With three major browsers (I'll count Opera here, to be nice) striving for standards-compliance, we can be sure that we have a diverse gene pool. See, I'm not a zealot for any browser (I use Safari, but I generally have FF running too). Instead, I want strong standards-compliance across the board, so we can all use the browser we like best. The web is the API of the decade (and will be more-so as move further toward XML). If you don't believe that, just look at Google (gmail, Google Maps, etc.). If we have many browsers that work, the web platform is stronger and a better experience for all. The security comes through attention to detail, not getting carried away (ActiveX?), and a diverse browser population.

Are we shooting ourselves in the foot? Far from it. We're giving ourselves more legs, and we'll be much sturdier as a result.

2 Comments:

At 1:22 PM, Anonymous Anonymous said...

"Opera doesn't count because it wasn't totally free"
That's unfair. IE is not totally free either. It requires you to buy operating system that it comes with. No commercial OS, no IE. What does it change that there is a public, but otherwise useless download?

 
At 1:48 PM, Blogger Daniel said...

Anonymous,

I'll agree that I'm being too hard on Opera, but I disagree with your thoughts.

1. You forget IE/Mac which is the best worst browser out there.

2. IE and Safari are both non-free (if you include the OS) but they are because you aren't locked in. You can use IE on Mac, FireFox on Windows, etc. In your argument, only free browsers on free OS (Konqeror on Linux) count. But I really don't think you can tie these together. I didn't buy a Mac because of a browser. I will use the best free browser on my mac. Your OS certainly limits the options, but there is no reason IE on Linux or Safari on Windows isn't possible.

2.a. Saying IE isn't free is like saying network TV broadcasts aren't free because you need to buy a TV.

3. Does IE run on Wine? I don't know, but if so it hurts your argument even more.
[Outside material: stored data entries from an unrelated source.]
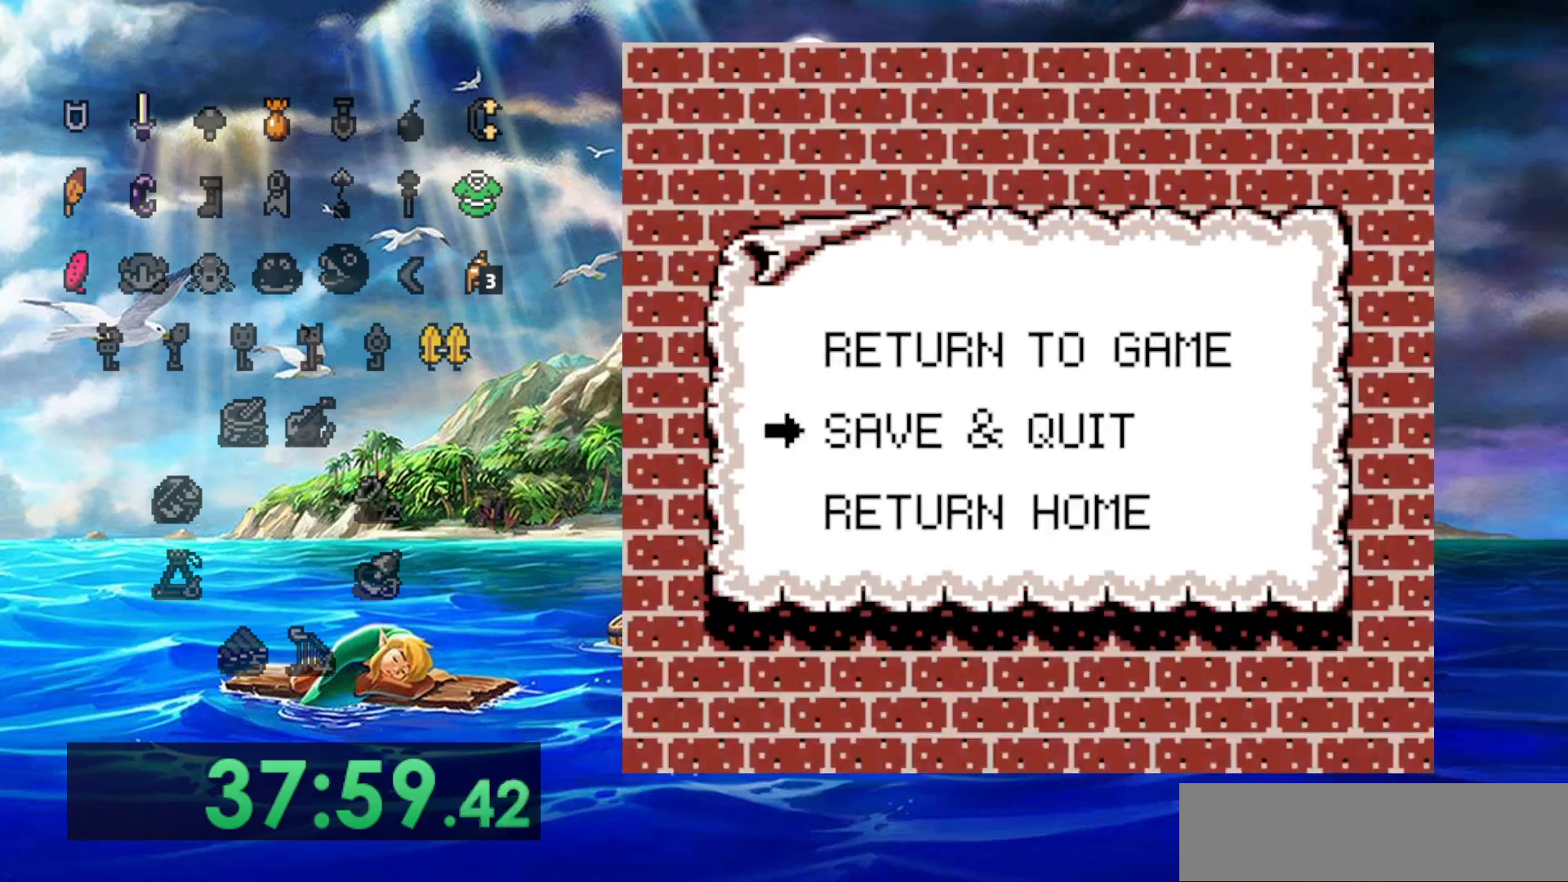
Gameplay with a controller (Nintendo layout); each line is a JSON object with the inputs held at the frame after it. "events" lists button and stick changes between this image and that frame as [ms after this image, input, new state], when the widget could be followed in between. Not read: A DPAD_DOWN DPAD_LEFT L3 R3 START.
{"buttons": [], "events": []}
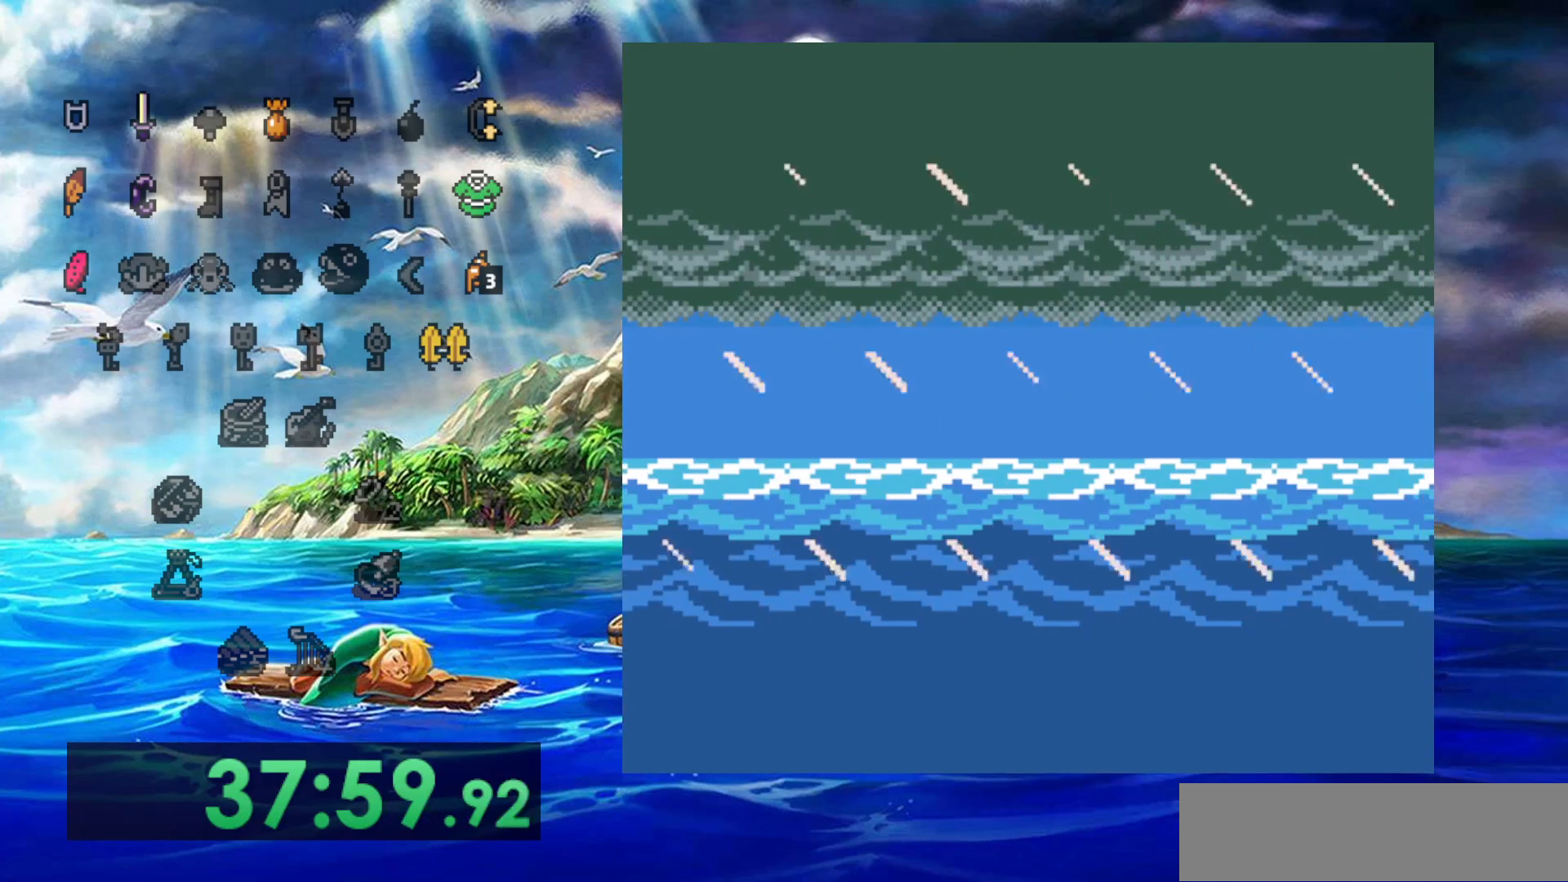
{"buttons": [], "events": []}
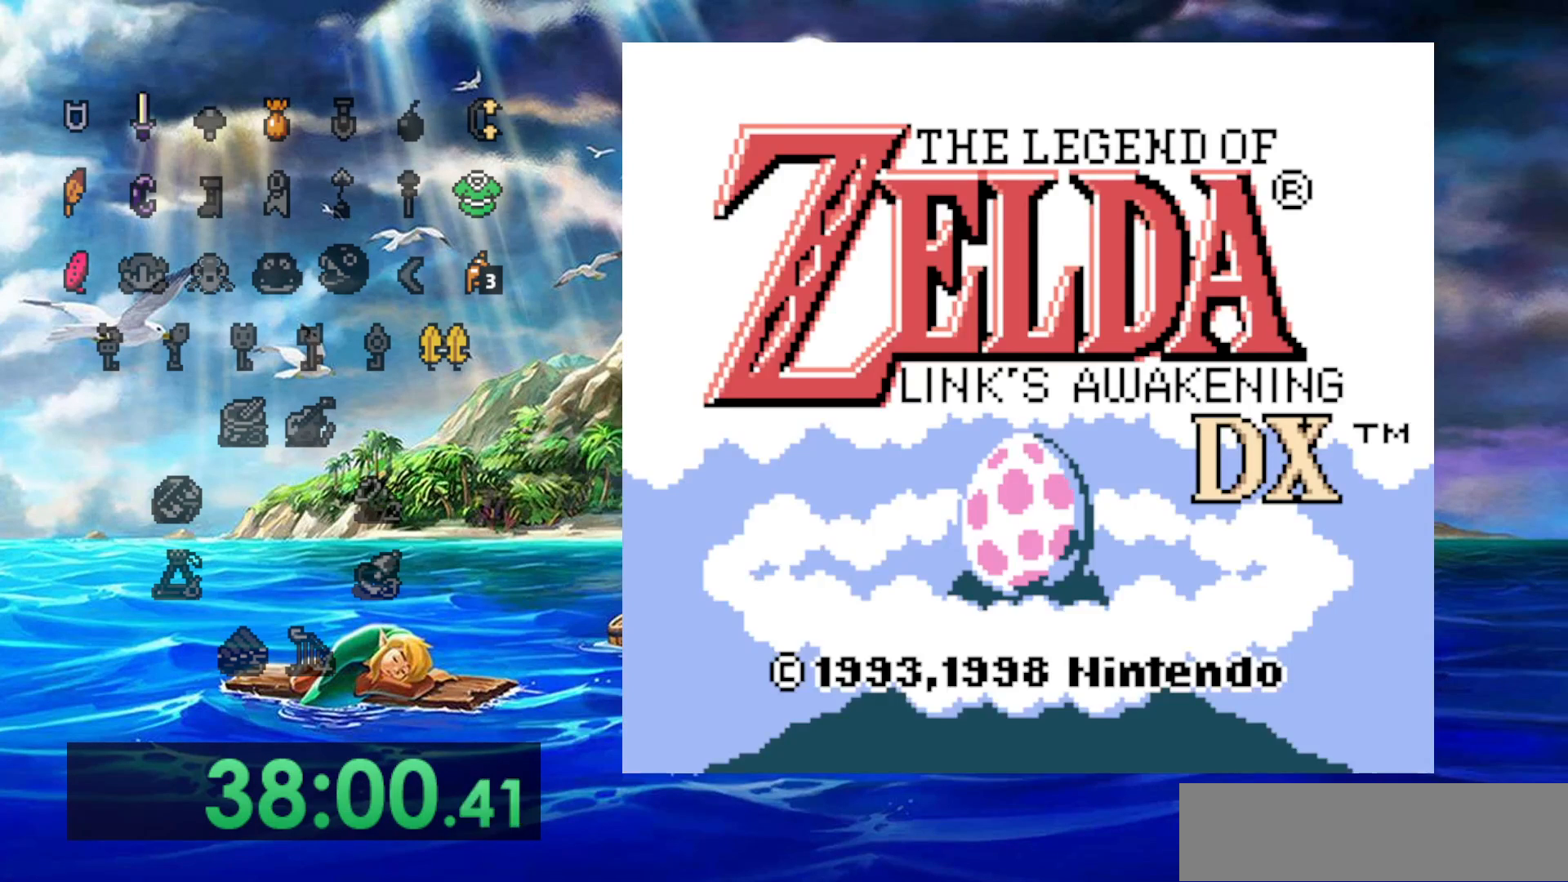
{"buttons": [], "events": []}
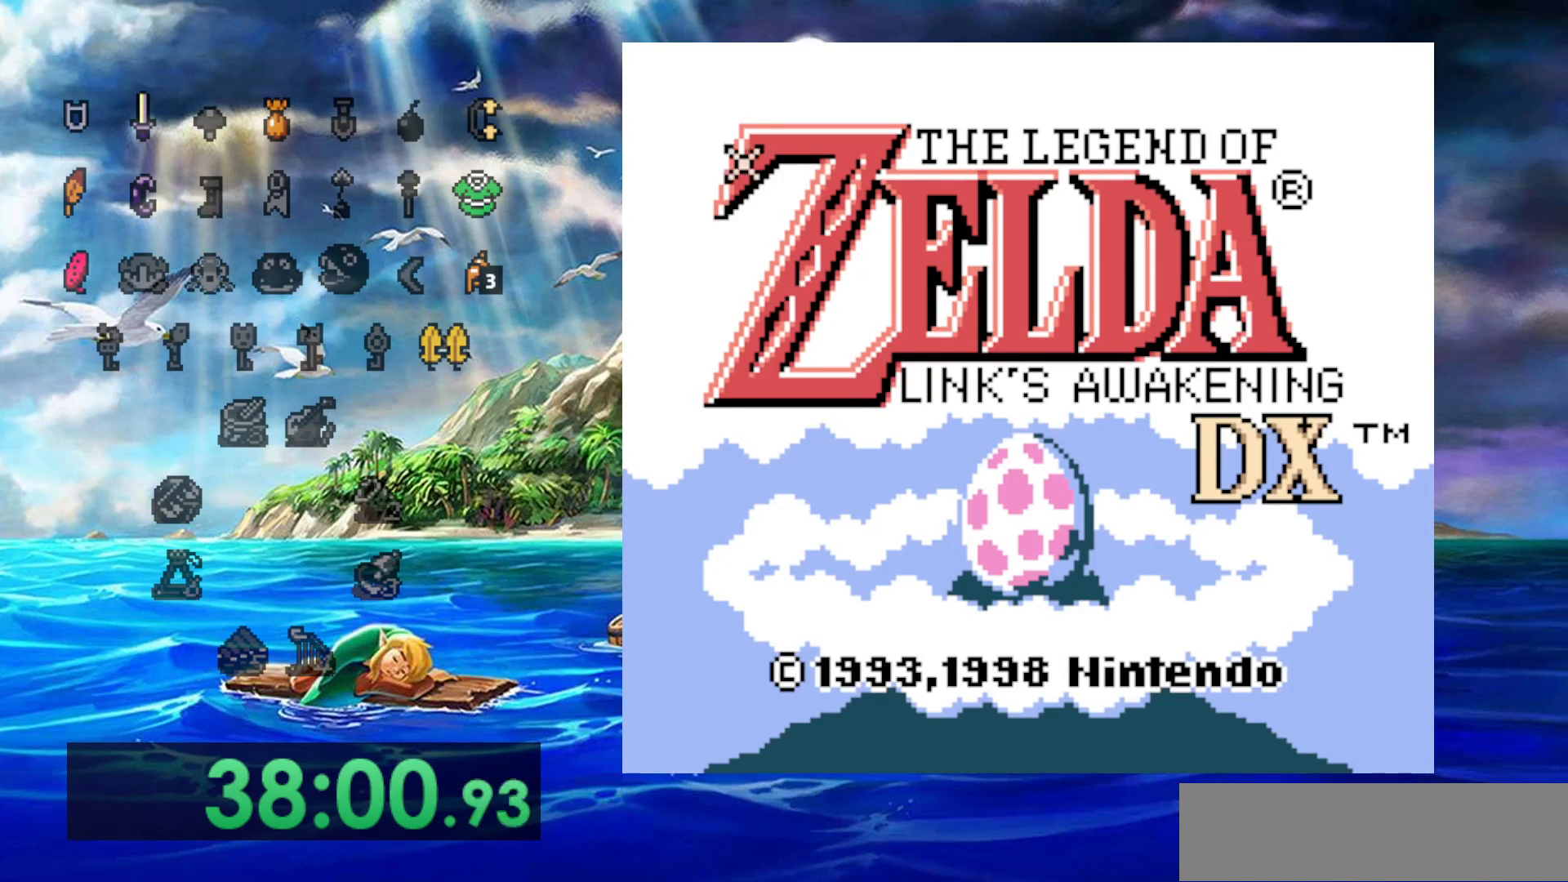
{"buttons": [], "events": []}
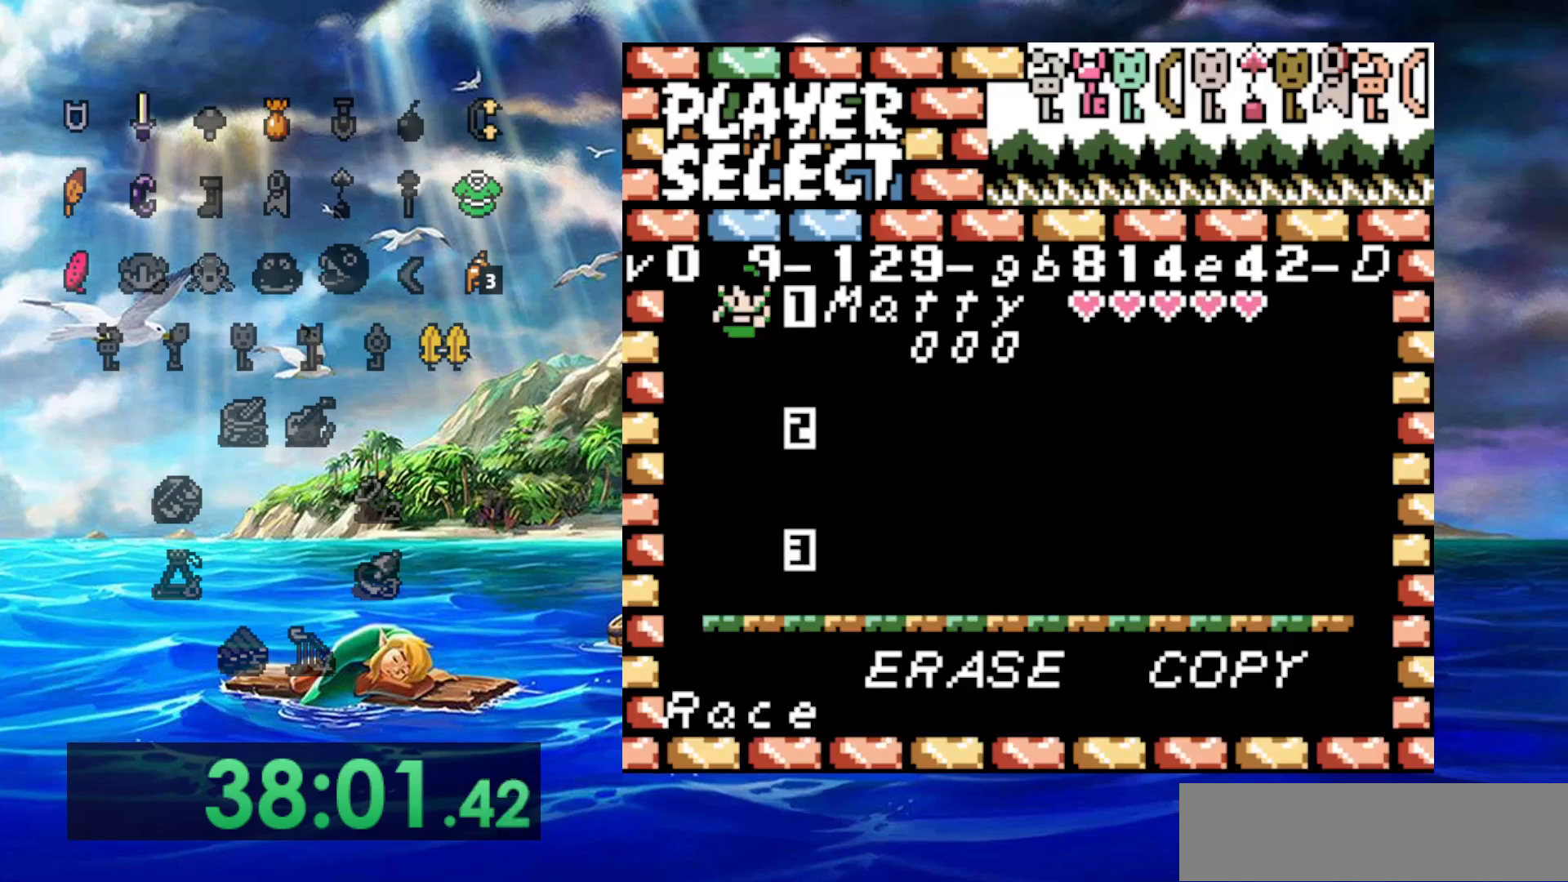
{"buttons": [], "events": []}
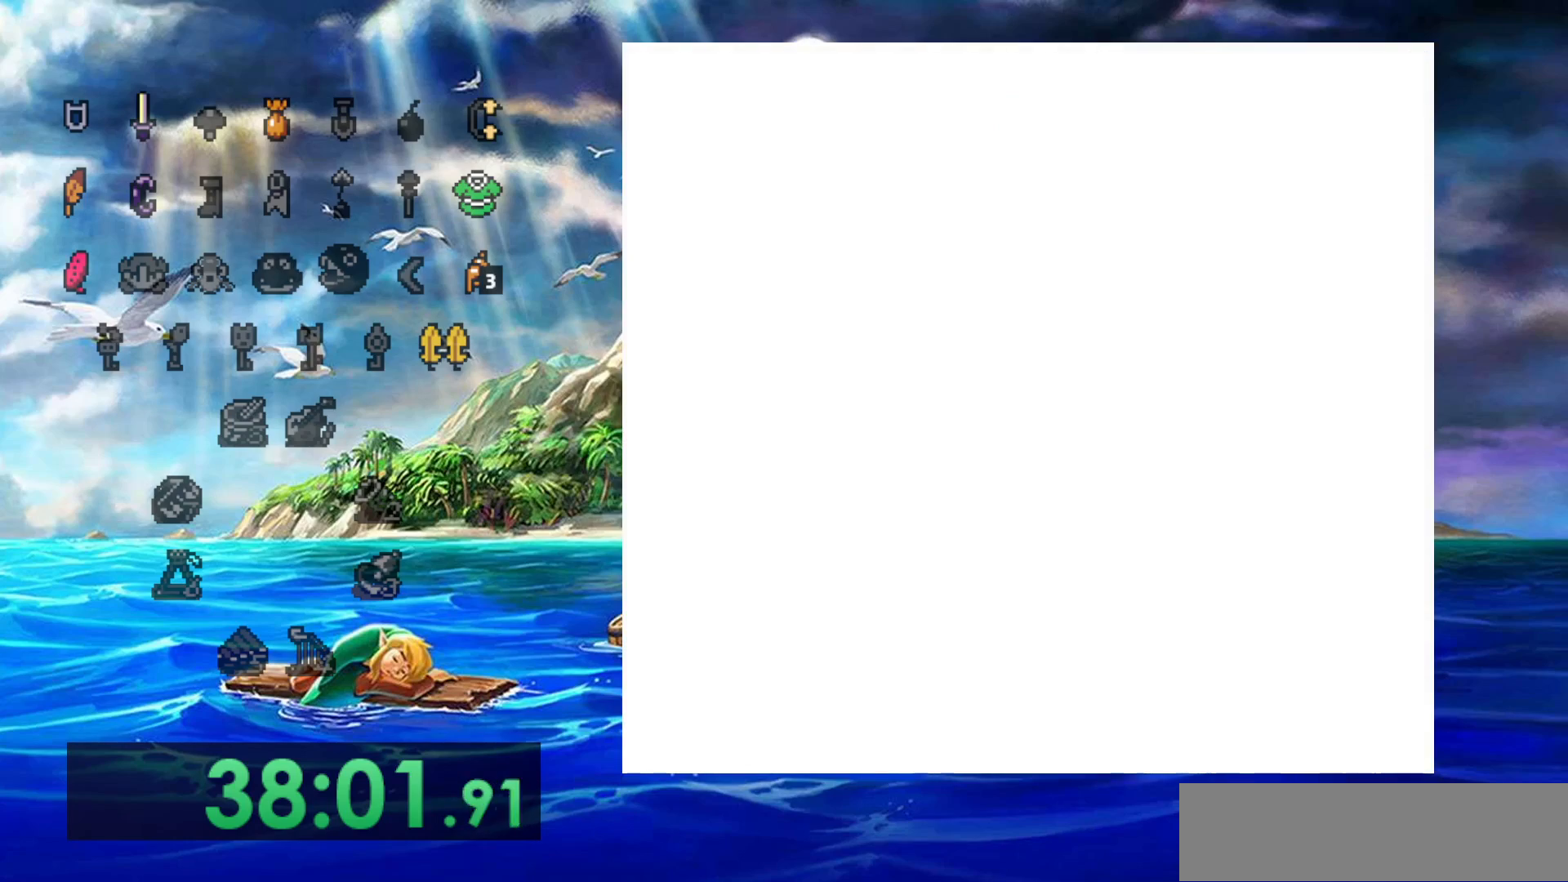
{"buttons": ["DPAD_RIGHT"], "events": [[467, "DPAD_RIGHT", "down"]]}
4. There is a free version of Opera (with ads) available. My original point about Opera not being free is that (IMHO) it will never be competitive as FF or IE because it is crippled. Opera is a great browser. So is OmniWeb (the old, non WebKit versions - now it is more of a different version of Safari, I'm only talking about rendering engines - in the same way FF, and Camino are just different versions of Gecko). But free browsers will always have the upper hand.

5. Your argument is essentially the free speech vs. beer argument. I was talking beer, you're talking speech.